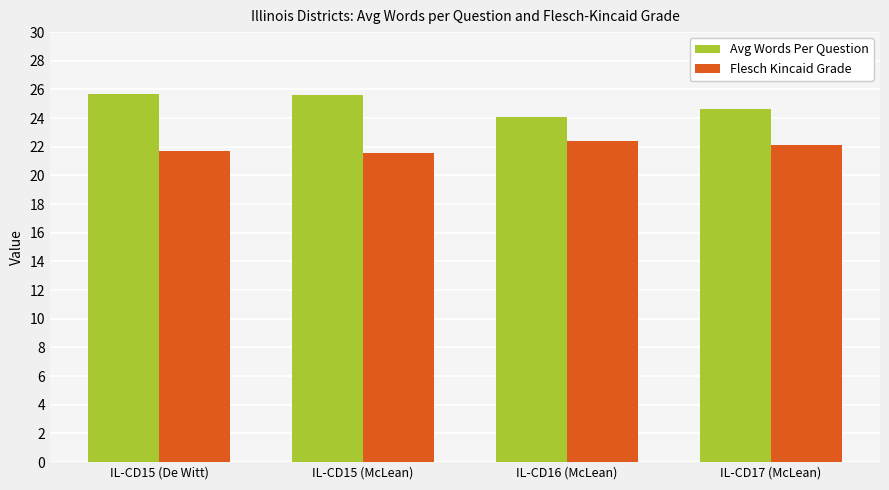

Which series has the largest total across all categories?

Avg Words Per Question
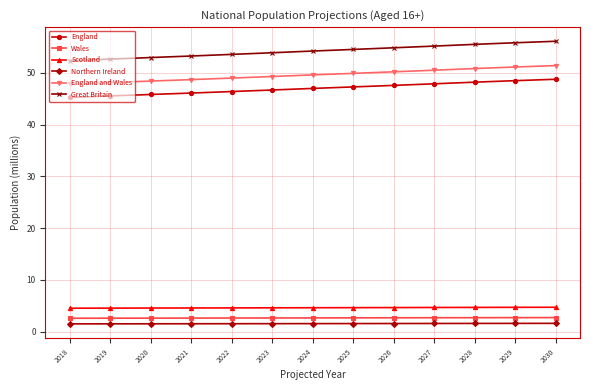

How many distinct data groups are displayed?

6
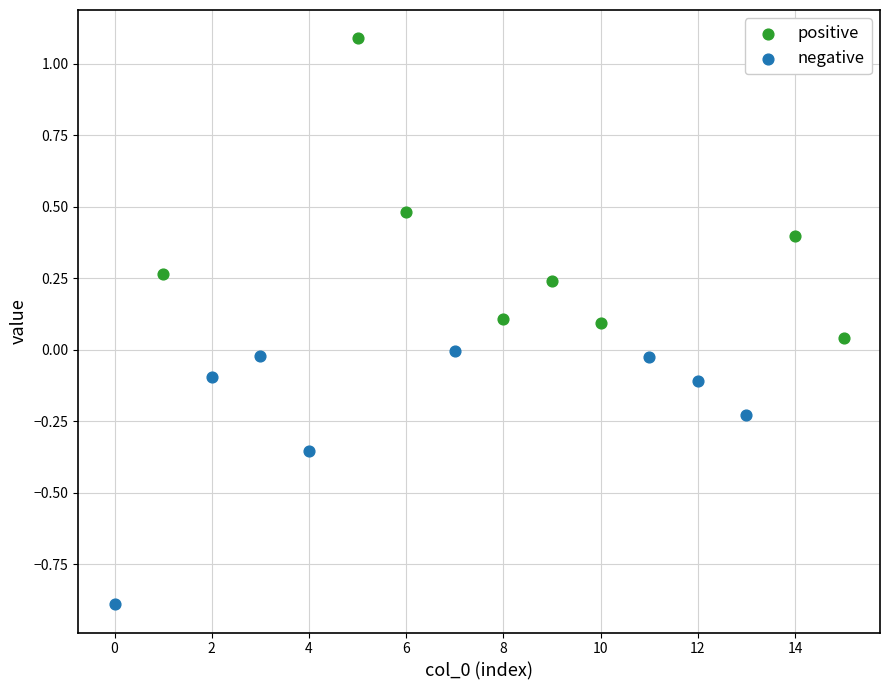

Which series reaches the minimum Y coordinate?

negative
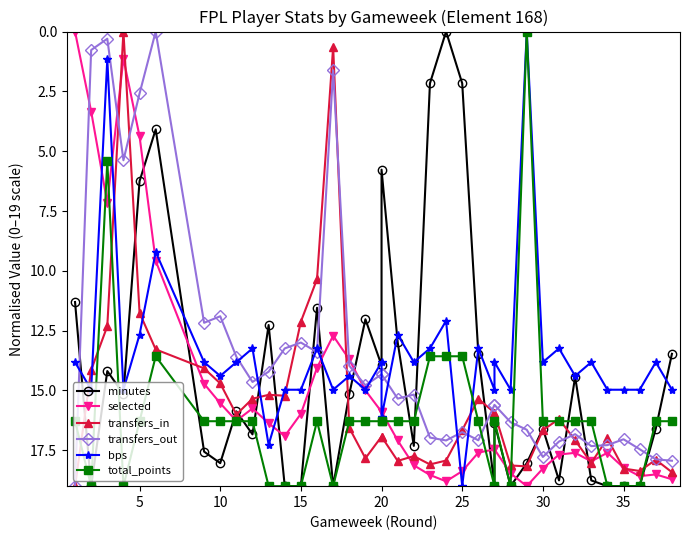

How many positive values does the selected series have?

37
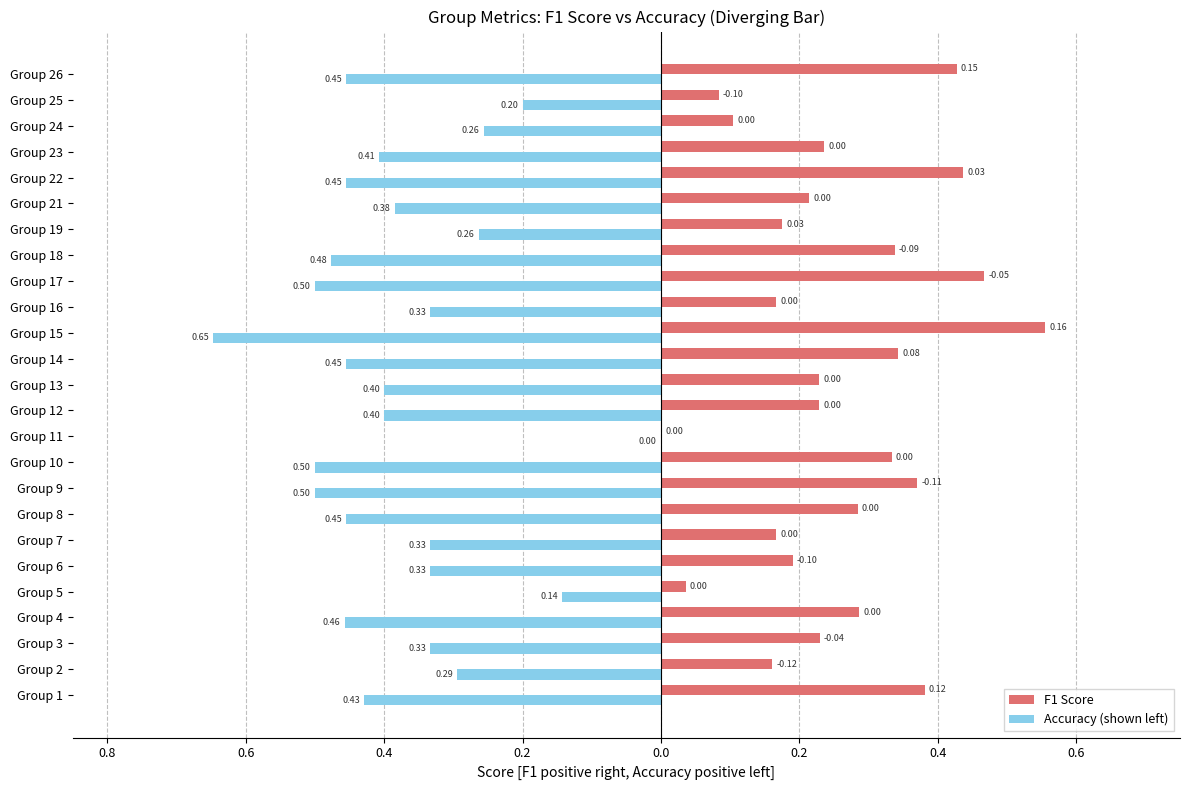

What are all the series names shown in the legend?

F1 Score, Accuracy (shown left)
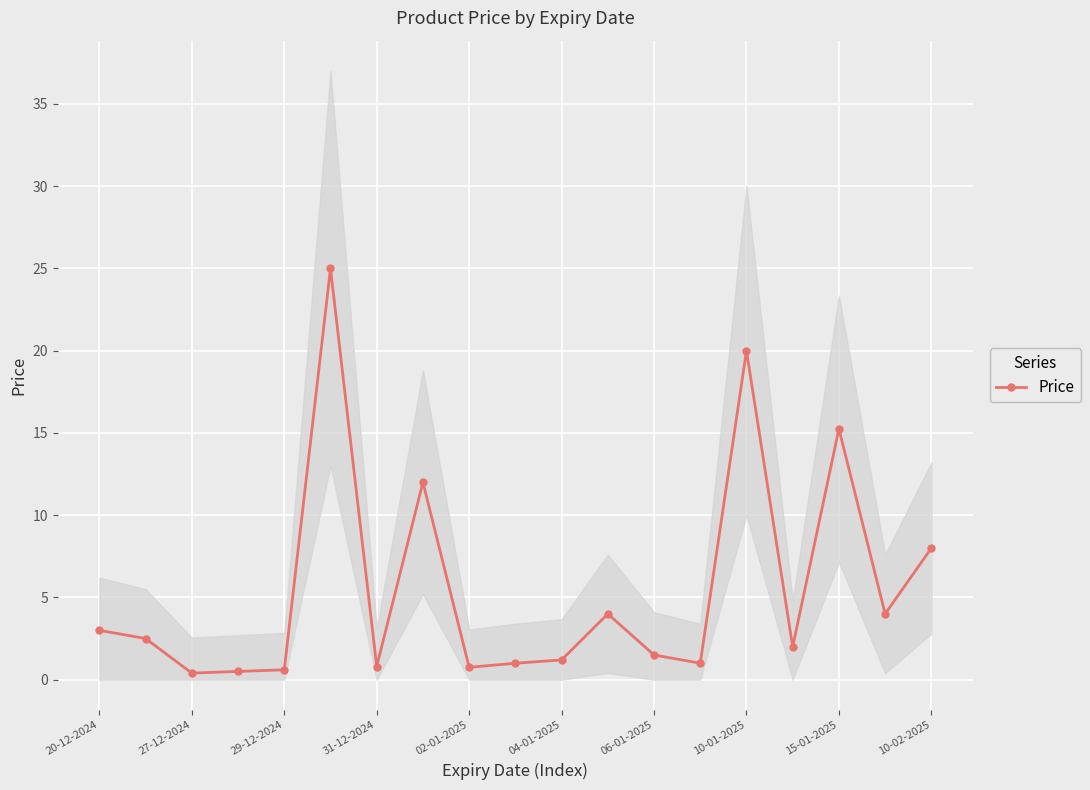

True or false: Price has a value of 0.6 at 29-12-2024.

True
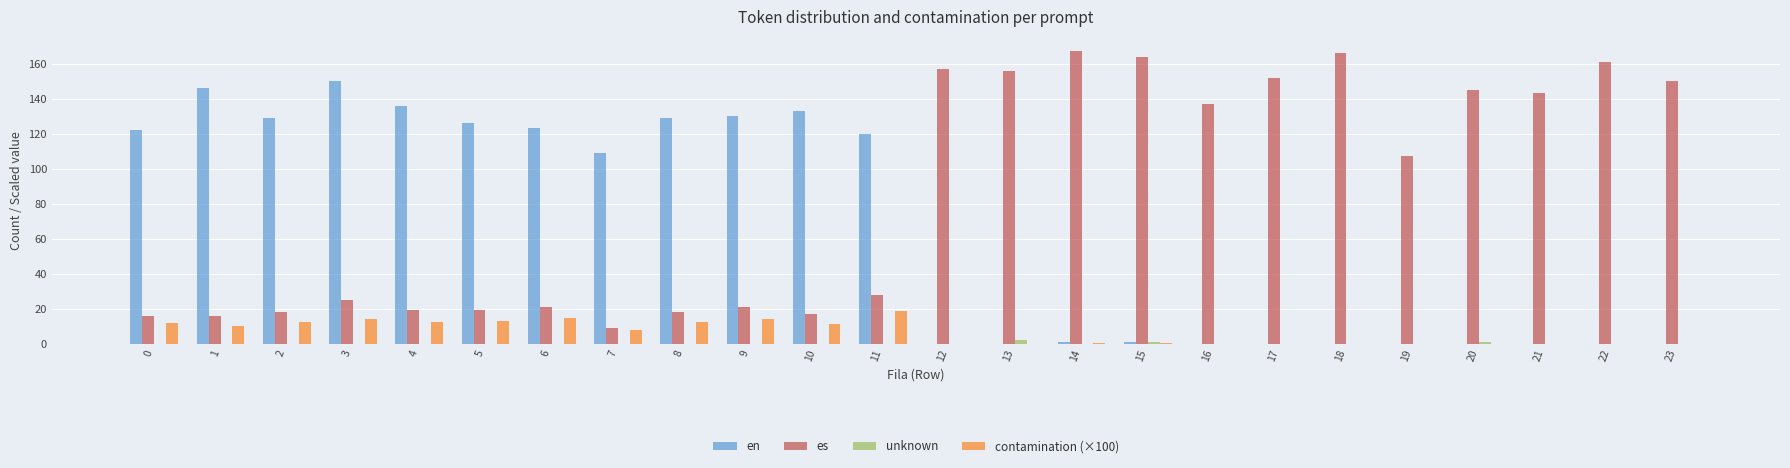

Which series changed the most between 1 and 16?

en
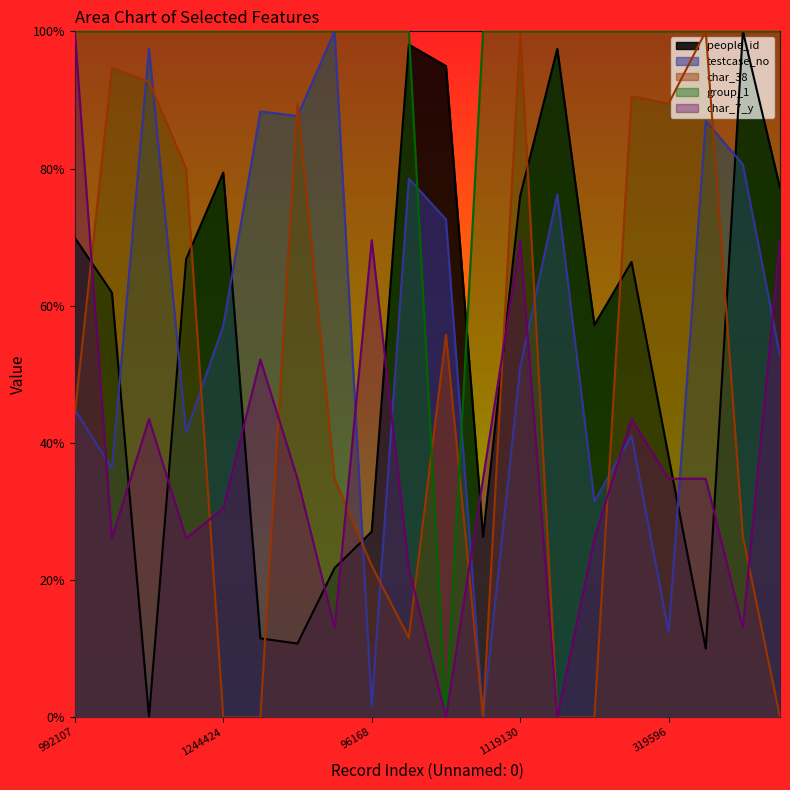

How many data points does each series have?

20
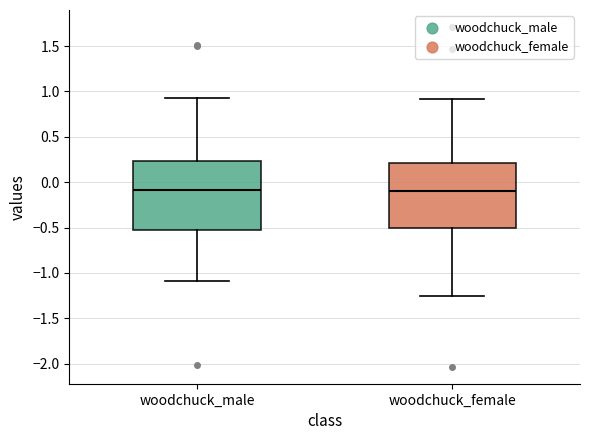

Where does the lower whisker of the box for woodchuck_male end on the y-axis? The values are not printed on the chart, so give them approximately, as read against the axis.

-1.10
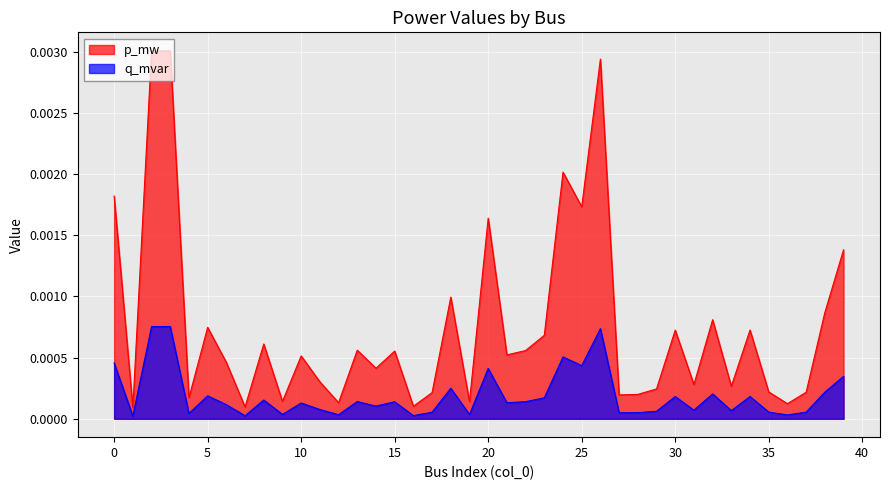

List the series in order of their peak value, lowest first.

q_mvar, p_mw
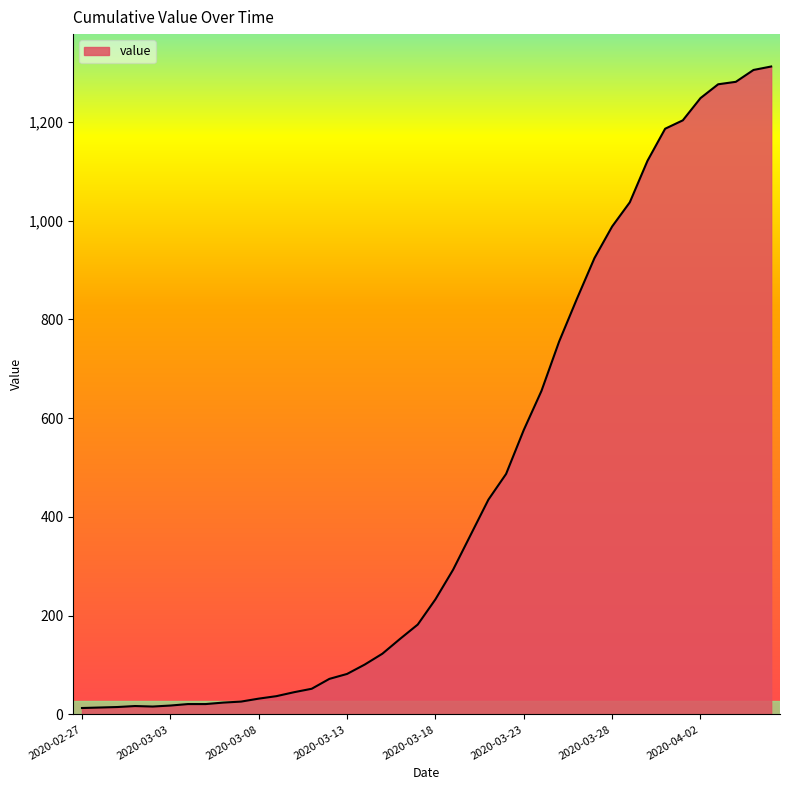

What is the greatest value displayed?

1312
══════════
WORK INSTRUCTION: Reproduce all of the entries above word for word, omitting the pictures from your answer.

SOLUTION TO THIS TASK:
Which series has the largest total across all categories?

Avg Words Per Question

How many distinct data groups are displayed?

6

Which series reaches the minimum Y coordinate?

negative

How many positive values does the selected series have?

37

What are all the series names shown in the legend?

F1 Score, Accuracy (shown left)

True or false: Price has a value of 0.6 at 29-12-2024.

True

Which series changed the most between 1 and 16?

en

How many data points does each series have?

20

Where does the lower whisker of the box for woodchuck_male end on the y-axis? The values are not printed on the chart, so give them approximately, as read against the axis.

-1.10

List the series in order of their peak value, lowest first.

q_mvar, p_mw

What is the greatest value displayed?

1312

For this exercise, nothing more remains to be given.